When the FDA considers implementing REMS for certain opioid medications, the agency is talking about the medications I take, the doctors who treat me, and the pharmacists who fill my prescriptions. Yet, when I read the call for public comment, some of the extreme policies proposed – requiring patient registration, dispensing medications only in certain settings, patient monitoring, providing access to medications only when prescriber, pharmacist, and patient are all enrolled in a program - the assumptions about the current state of pain care in the United States underlying these extreme proposals are so divorced from the reality experienced by patients and doctors that they left my mouth hanging open.

The FDAAA requires that elements of REMS enacted to ensure safe use must not be unduly burdensome on patient access to medication. When you consider requiring one more safeguard, one more certification, one more agreement that patients must sign, one more form of monitoring to which people living with pain must submit….these “one mores” must be considered in the context of the incredible and unprecedented scrutiny that legitimate pain patients already face. Our access to pain care is already unduly burdened – don’t let anyone tell you otherwise. Unlike any other kind of patients, we are required to submit to urine tox screens, we sign treatment contracts, we are turned away from doctors who are afraid to treat us because of the kinds of medications that lessen our suffering. We face a kind of legitimized discrimination that is based on fear.

It is clear from the call for public comment that the FDA is not considering implementation of REMS in my interests. I say this understanding it may be impolitic, but individuals living with pain can no longer stand by while concern for those who break the law trumps their right to care.

In 2001, I stood with the Commissioner of the DEA and called for balance – balancing the moral imperative to ease suffering with concerns over illegal use.

Again and again those living with pain have been asked to do just one more thing in the name of balance – another contract, another form of monitoring – but already we cannot find doctors to treat us, we cannot find pharmacies to fill our prescriptions, – and now we are here talking about implementing strategies that are all about law enforcement and nothing to do with healthcare or compassion and, quite frankly, I’ve had all the “balance” I can take.

The truth is that the “balance” we have all talked about is a euphemism, if the only actions taken restrict access or depress prescribing practices. We tie the hands of legitimate patients and doctors in the name of balance and still it isn’t enough, because no matter how many barriers you put in front of my access to pain care, there will always be those who misuse or abuse drugs – if not pain medication, something else.

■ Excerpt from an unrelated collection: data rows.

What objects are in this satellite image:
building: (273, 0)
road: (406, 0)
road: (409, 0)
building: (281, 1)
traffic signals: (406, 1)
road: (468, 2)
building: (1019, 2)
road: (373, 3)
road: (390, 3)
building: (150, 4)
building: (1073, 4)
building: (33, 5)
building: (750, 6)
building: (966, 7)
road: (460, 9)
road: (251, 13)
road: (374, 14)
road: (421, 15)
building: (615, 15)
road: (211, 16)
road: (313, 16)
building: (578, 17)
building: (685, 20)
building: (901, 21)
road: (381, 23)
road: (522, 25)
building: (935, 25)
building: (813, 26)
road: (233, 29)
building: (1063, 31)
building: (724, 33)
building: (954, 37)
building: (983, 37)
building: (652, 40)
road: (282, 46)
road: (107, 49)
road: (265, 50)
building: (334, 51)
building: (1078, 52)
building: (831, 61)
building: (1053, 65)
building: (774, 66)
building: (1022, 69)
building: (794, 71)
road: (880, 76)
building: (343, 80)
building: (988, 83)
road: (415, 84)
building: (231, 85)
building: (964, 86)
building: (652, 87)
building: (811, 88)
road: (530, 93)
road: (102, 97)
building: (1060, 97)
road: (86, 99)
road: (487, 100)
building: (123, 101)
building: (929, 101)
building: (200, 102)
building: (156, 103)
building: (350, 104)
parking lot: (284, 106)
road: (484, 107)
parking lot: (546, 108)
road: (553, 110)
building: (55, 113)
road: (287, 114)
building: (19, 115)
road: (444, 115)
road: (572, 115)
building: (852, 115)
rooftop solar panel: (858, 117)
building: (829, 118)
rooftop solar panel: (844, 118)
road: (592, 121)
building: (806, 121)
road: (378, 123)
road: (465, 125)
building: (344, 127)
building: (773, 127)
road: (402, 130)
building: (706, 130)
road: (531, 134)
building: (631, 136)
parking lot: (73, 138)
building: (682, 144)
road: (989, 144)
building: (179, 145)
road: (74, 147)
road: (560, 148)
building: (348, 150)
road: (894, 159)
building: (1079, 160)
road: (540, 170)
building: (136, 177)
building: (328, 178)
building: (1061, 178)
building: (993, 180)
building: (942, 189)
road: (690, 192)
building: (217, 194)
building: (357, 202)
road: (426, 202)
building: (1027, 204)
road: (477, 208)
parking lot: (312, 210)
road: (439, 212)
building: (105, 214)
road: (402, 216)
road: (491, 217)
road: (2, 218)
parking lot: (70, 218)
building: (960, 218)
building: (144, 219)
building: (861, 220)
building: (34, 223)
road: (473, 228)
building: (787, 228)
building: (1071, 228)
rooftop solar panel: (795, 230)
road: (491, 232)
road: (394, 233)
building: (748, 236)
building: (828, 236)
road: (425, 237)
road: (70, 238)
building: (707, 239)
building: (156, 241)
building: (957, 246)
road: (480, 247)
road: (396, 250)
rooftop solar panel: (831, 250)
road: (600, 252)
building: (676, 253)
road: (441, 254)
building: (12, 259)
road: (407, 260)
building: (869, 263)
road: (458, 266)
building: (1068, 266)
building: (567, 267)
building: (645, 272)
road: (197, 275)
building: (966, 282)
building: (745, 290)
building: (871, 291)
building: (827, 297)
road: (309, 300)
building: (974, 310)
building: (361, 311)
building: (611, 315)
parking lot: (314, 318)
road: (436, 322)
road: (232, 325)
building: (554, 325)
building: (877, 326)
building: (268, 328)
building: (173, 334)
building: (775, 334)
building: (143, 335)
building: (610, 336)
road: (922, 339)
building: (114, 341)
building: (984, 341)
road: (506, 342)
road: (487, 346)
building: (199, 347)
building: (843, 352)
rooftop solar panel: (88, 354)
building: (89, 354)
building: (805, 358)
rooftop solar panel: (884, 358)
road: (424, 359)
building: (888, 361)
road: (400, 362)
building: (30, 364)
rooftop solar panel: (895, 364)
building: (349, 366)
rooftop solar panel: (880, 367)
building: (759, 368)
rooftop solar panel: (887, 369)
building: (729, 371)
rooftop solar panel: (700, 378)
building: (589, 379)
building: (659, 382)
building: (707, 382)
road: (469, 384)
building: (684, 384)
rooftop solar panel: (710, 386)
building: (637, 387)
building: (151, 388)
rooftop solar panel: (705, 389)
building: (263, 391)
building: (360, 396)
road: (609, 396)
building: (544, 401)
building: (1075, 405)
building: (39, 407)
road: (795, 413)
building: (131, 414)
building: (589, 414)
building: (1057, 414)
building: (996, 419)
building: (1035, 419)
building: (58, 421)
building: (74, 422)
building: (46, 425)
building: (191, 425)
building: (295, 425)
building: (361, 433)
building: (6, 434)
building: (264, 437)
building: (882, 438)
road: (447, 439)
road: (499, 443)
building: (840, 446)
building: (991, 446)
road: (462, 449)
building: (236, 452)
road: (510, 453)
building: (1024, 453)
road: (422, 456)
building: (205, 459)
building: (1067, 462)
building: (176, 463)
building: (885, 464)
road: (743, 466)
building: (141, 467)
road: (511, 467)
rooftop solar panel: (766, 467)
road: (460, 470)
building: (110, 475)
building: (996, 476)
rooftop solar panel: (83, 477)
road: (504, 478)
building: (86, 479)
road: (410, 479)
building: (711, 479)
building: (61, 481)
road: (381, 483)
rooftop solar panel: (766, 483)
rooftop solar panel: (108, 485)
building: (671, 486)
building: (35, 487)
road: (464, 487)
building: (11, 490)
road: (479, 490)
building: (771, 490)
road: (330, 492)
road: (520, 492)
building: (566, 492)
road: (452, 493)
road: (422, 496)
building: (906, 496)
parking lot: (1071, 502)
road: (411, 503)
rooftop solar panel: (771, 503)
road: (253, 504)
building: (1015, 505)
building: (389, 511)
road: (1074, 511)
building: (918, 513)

To the parents who are here asking the FDA to make it more difficult for me to obtain care: I know what it feels like to lose a child. I know how it feels to want to make your child’s death not be in vain – to find meaning, to prevent another family from suffering like you have. But I ask you to consider whether restricting my access to needed medications will give meaning to your loss? Will making it more difficult for me to obtain the healthcare I need – asking me to suffer in your child’s name – will that diminish your grief? Does the loss of a child or a spouse give any one person the moral authority to deny me healthcare, and privacy, and dignity?

Today we will undoubtedly see life-size photos of loved ones who illegally used and abused prescription medication and left behind a devastating wake of grief. For each one of those photos, there are thousands upon thousands of other stories we aren’t hearing – stories like mine that aren’t flashy or illicit – stories of people who do everything right and still cannot get treatment. Consideration of REMS must be grounded in the reality of people who live with pain. Our suffering matters, too.